No Easy Fix
February 13, 2015
“If we don’t fix this problem, even our friends and allies may turn against us.”
That was the dire warning one of the MHSAA staff members gave to the rest of us at a weekly staff meeting recently, during which this staff member was receiving emails from people appalled over the mid-season transfer of a basketball player from one school to another.
The “fix” that some people want is a rule that makes every transfer student ineligible for a full year, regardless of the reason for the change of schools or the circumstances of the student. Of course, that rule would never survive judicial scrutiny, and legislators in every corner of the state would be advocating change for the sake of one child or another.
A more moderate remedy is to utilize a rule that applies the full-year period of ineligibility to those students whose circumstances do not fit one of the already established 15 exceptions that make a student eligible without delay following a transfer. That half-measure would not stop many transfers that would still frustrate people, and it would snag many transfers that would continue to anger people.
The rules we already have in place are tools for schools to use to stop many of the transfers that frustrate without snaring those transfers that anger: the athletic-motivated transfer rule and especially the athletic-related transfer rule (or links law).
Before our friends and allies turn their backs on us, they need to turn in the transfer situations where the rules already apply, and the undue influence (recruiting) they can document. They need to give the system a chance to work to the full extent of its potential. We should not make tougher rules if schools fail to utilize the rules they already have.
Adopting rules is usually easy for the organization. Applying rules is often much harder for the schools.
A Dedicated Downtime
November 7, 2014
Those who administer, coach or play school sports have become familiar with the phrase “downtime” to describe that period just before a season when coaches are not allowed to assemble players for activities that look too much like practice being conducted before the earliest practice of the season is allowed by rule.
In school sports, therefore, we often consider the downtime as a time to do less as teams – less than during the season, and even less than what is allowed teams during most of the offseason. If student-athletes are going to prepare for the upcoming season, they do so more as individuals than as organized teams during the brief preseason downtime.

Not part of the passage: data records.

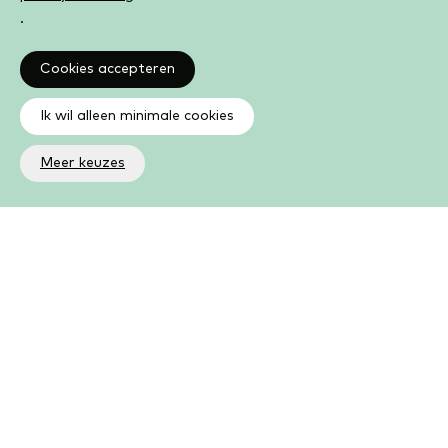
.
Cookies accepteren
Ik wil alleen minimale cookies
Meer keuzes
Altijd op de hoogte
Op de hoogte zijn van de laatste ontwikkelingen in jouw
bibliotheek? In de nieuwsbrief ontvang je ook boeken- en
activiteitentips.
Aanmelden nieuwsbrief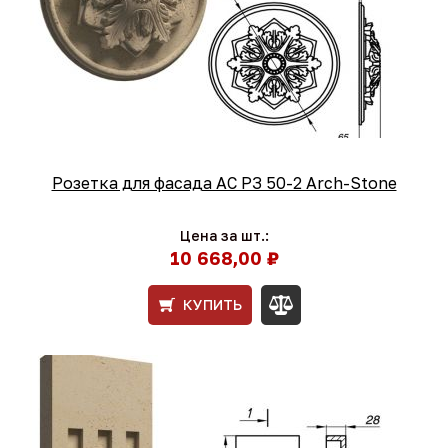
Розетка для фасада АС РЗ 50-2 Arch-Stone
Цена за шт.:
10 668,00 ₽
КУПИТЬ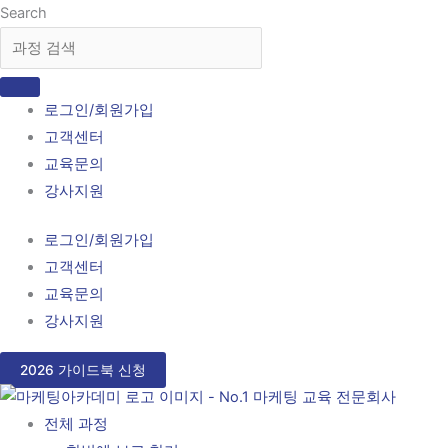
콘
Search
텐
츠
로
로그인/회원가입
건
고객센터
너
교육문의
뛰
강사지원
기
로그인/회원가입
고객센터
교육문의
강사지원
2026 가이드북 신청
전체 과정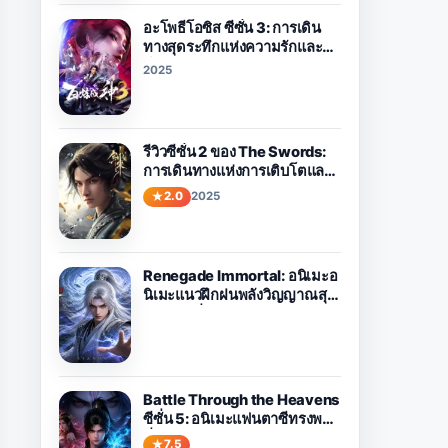
อะโพธีโอซิส ซีซั่น 3: การเดิน
ทางสุดระทึกแห่งความรักและ
โชคชะตารอคุณอยู่
2025
รีวิวซีซั่น 2 ของ The Swords:
การเดินทางแห่งการเติบโตและ
การผจญภัย
2.0
2025
Renegade Immortal: อนิเมะอ
นิเมะแนวฝึกฝนพลังวิญญาณสุด
เข้มข้น เกี่ยวกับเส้นทางของ
Wang Lin ในการต่อสู้กับโชค
ชะตา
Battle Through the Heavens
ซีซั่น 5: อนิเมะแฟนตาซีทรงพลัง
ที่คุ้มค่าแก่การรับชม
7.5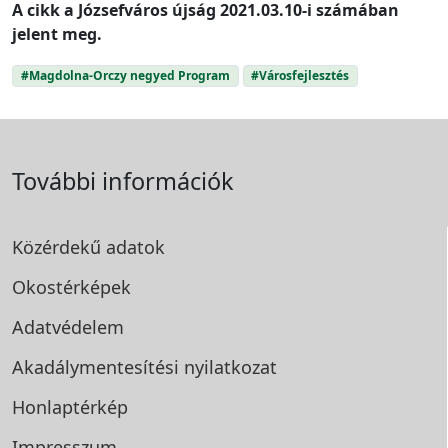
A cikk a Józsefváros újság 2021.03.10-i számában
jelent meg.
#Magdolna-Orczy negyed Program
#Városfejlesztés
További információk
Közérdekű adatok
Okostérképek
Adatvédelem
Akadálymentesítési
nyilatkozat
Honlaptérkép
Impresszum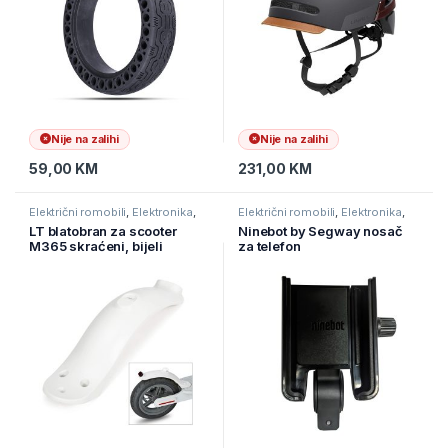
Nije na zalihi
Nije na zalihi
59,00
KM
231,00
KM
Električni romobili
,
Elektronika
,
Električni romobili
,
Elektronika
,
eMobilnost
eMobilnost
LT blatobran za scooter
Ninebot by Segway nosač
M365 skraćeni, bijeli
za telefon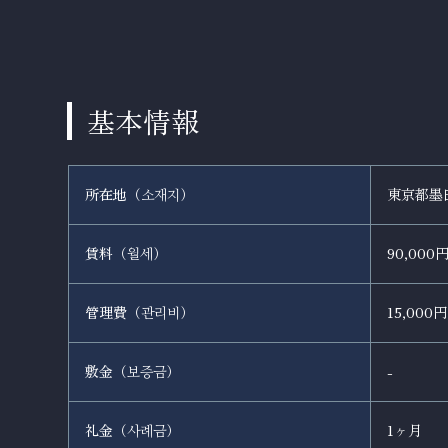
基本情報
所在地（
）
東京都墨
소재지
賃料（
）
90,000
월세
管理費（
）
15,000円
관리비
敷金（
）
-
보증금
礼金（
）
1ヶ月
사례금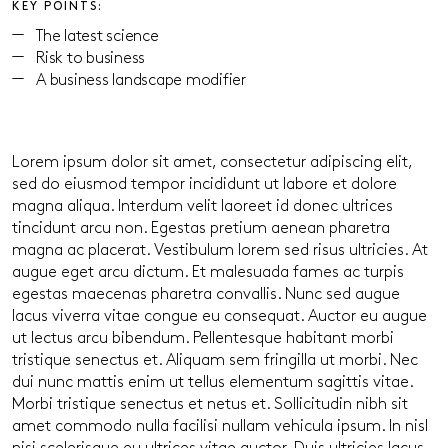
KEY POINTS:
The latest science
Risk to business
A business landscape modifier
Lorem ipsum dolor sit amet, consectetur adipiscing elit,
sed do eiusmod tempor incididunt ut labore et dolore
magna aliqua. Interdum velit laoreet id donec ultrices
tincidunt arcu non. Egestas pretium aenean pharetra
magna ac placerat. Vestibulum lorem sed risus ultricies. At
augue eget arcu dictum. Et malesuada fames ac turpis
egestas maecenas pharetra convallis. Nunc sed augue
lacus viverra vitae congue eu consequat. Auctor eu augue
ut lectus arcu bibendum. Pellentesque habitant morbi
tristique senectus et. Aliquam sem fringilla ut morbi. Nec
dui nunc mattis enim ut tellus elementum sagittis vitae.
Morbi tristique senectus et netus et. Sollicitudin nibh sit
amet commodo nulla facilisi nullam vehicula ipsum. In nisl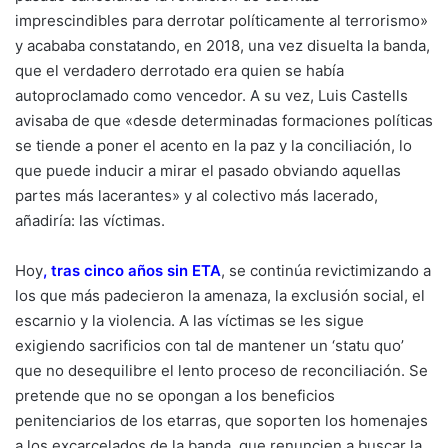
imprescindibles para derrotar políticamente al terrorismo»
y acababa constatando, en 2018, una vez disuelta la banda,
que el verdadero derrotado era quien se había
autoproclamado como vencedor. A su vez, Luis Castells
avisaba de que «desde determinadas formaciones políticas
se tiende a poner el acento en la paz y la conciliación, lo
que puede inducir a mirar el pasado obviando aquellas
partes más lacerantes» y al colectivo más lacerado,
añadiría: las víctimas.
Hoy
,
tras cinco años sin ETA
, se continúa revictimizando a
los que más padecieron la amenaza, la exclusión social, el
escarnio y la violencia. A las víctimas se les sigue
exigiendo sacrificios con tal de mantener un ‘statu quo’
que no desequilibre el lento proceso de reconciliación. Se
pretende que no se opongan a los beneficios
penitenciarios de los etarras, que soporten los homenajes
a los excarcelados de la banda, que renuncien a buscar la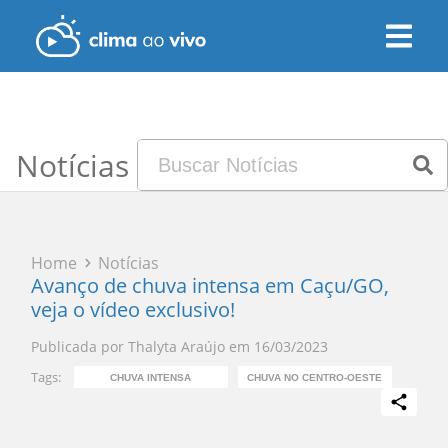
Notícias
Home
Notícias
Avanço de chuva intensa em Caçu/GO,
veja o vídeo exclusivo!
Publicada por
Thalyta Araújo
em
16/03/2023
Tags:
CHUVA INTENSA
CHUVA NO CENTRO-OESTE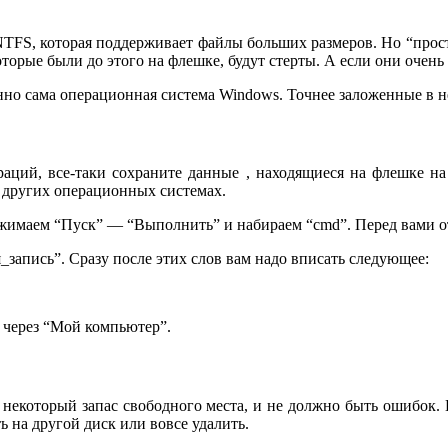
FS, которая поддерживает файлы больших размеров. Но “просто
которые были до этого на флешке, будут стерты. А если они очен
енно сама операционная система Windows. Точнее заложенные в 
аций, все-таки сохраните данные , находящиеся на флешке на
а других операционных системах.
ажимаем “Пуск” — “Выполнить” и набираем “cmd”. Перед вами от
я_запись”. Сразу после этих слов вам надо вписать следующее:
 через “Мой компьютер”.
 некоторый запас свободного места, и не должно быть ошибок.
ть на другой диск или вовсе удалить.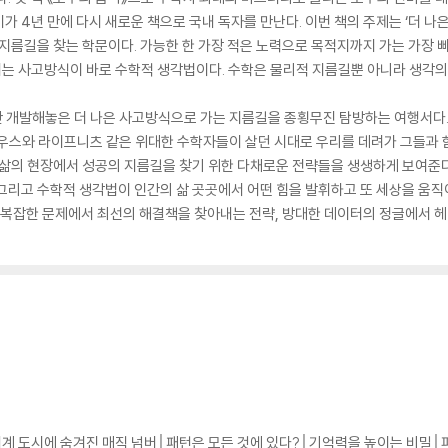
 4년 만에 다시 새로운 책으로 국내 독자를 만난다. 이번 책의 주제는 ‘더 나은 
 지름길을 찾는 학문이다. 가능한 한 가장 적은 노력으로 목적지까지 가는 가장
는 사고방식이 바로 수학적 생각법이다. 수학은 물리적 지름길뿐 아니라 생각의
동안 개발해놓은 더 나은 사고방식으로 가는 지름길을 종횡무진 탐방하는 여행서다
우스와 라이프니츠 같은 위대한 수학자들이 살던 시대로 우리를 데려가 그들과 
 삶의 현장에서 성공의 지름길을 찾기 위한 다채로운 전략들을 생생하게 보여준다
그리고 수학적 생각법이 인간의 삶 곳곳에서 어떤 힘을 발휘하고 또 세상을 움직이
 복잡한 문제에서 최선의 해결책을 찾아내는 전략, 방대한 데이터의 정글에서 헤
세계 도시에 숨겨진 매직 넘버│패턴은 모든 것에 있다?│기억력을 높이는 비밀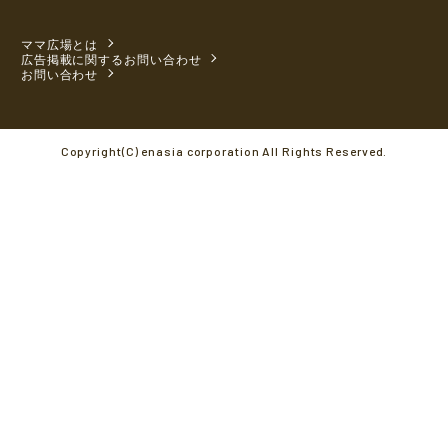
ママ広場とは
広告掲載に関するお問い合わせ
お問い合わせ
Copyright(C) enasia corporation All Rights Reserved.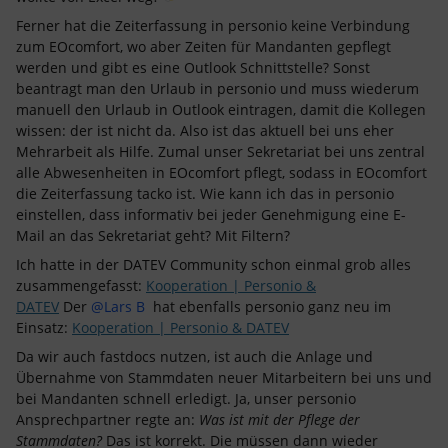
Ferner hat die Zeiterfassung in personio keine Verbindung
zum EOcomfort, wo aber Zeiten für Mandanten gepflegt
werden und gibt es eine Outlook Schnittstelle? Sonst
beantragt man den Urlaub in personio und muss wiederum
manuell den Urlaub in Outlook eintragen, damit die Kollegen
wissen: der ist nicht da. Also ist das aktuell bei uns eher
Mehrarbeit als Hilfe. Zumal unser Sekretariat bei uns zentral
alle Abwesenheiten in EOcomfort pflegt, sodass in EOcomfort
die Zeiterfassung tacko ist. Wie kann ich das in personio
einstellen, dass informativ bei jeder Genehmigung eine E-
Mail an das Sekretariat geht? Mit Filtern?
Ich hatte in der DATEV Community schon einmal grob alles
zusammengefasst:
Kooperation | Personio &
DATEV
Der
@Lars B
hat ebenfalls personio ganz neu im
Einsatz:
Kooperation | Personio & DATEV
Da wir auch fastdocs nutzen, ist auch die Anlage und
Übernahme von Stammdaten neuer Mitarbeitern bei uns und
bei Mandanten schnell erledigt. Ja, unser personio
Ansprechpartner regte an:
Was ist mit der Pflege der
Stammdaten?
Das ist korrekt. Die müssen dann wieder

In this we might look to the arts and literature for assistance; for it is in the downtime – the time away, on one’s own – that many artists, writers and other creative types have found their inspiration for excellence.
In Daily Rituals: How Artists Work, author Mason Currey describes the working habits of 160 creative thinkers. A common theme is the time these people demanded to be away from others to walk, sit and ponder. To wonder. To work through obstacles that seemed to be blocking their progress.
This is an imperfect analogy for student-athletes and school coaches, but it’s still instructive. In fact, a disconnected downtime – one without television, texting, tweeting and team drills, but with time and space to earnestly assess strengths and address weaknesses – might be central to an effective prescription for the upcoming season.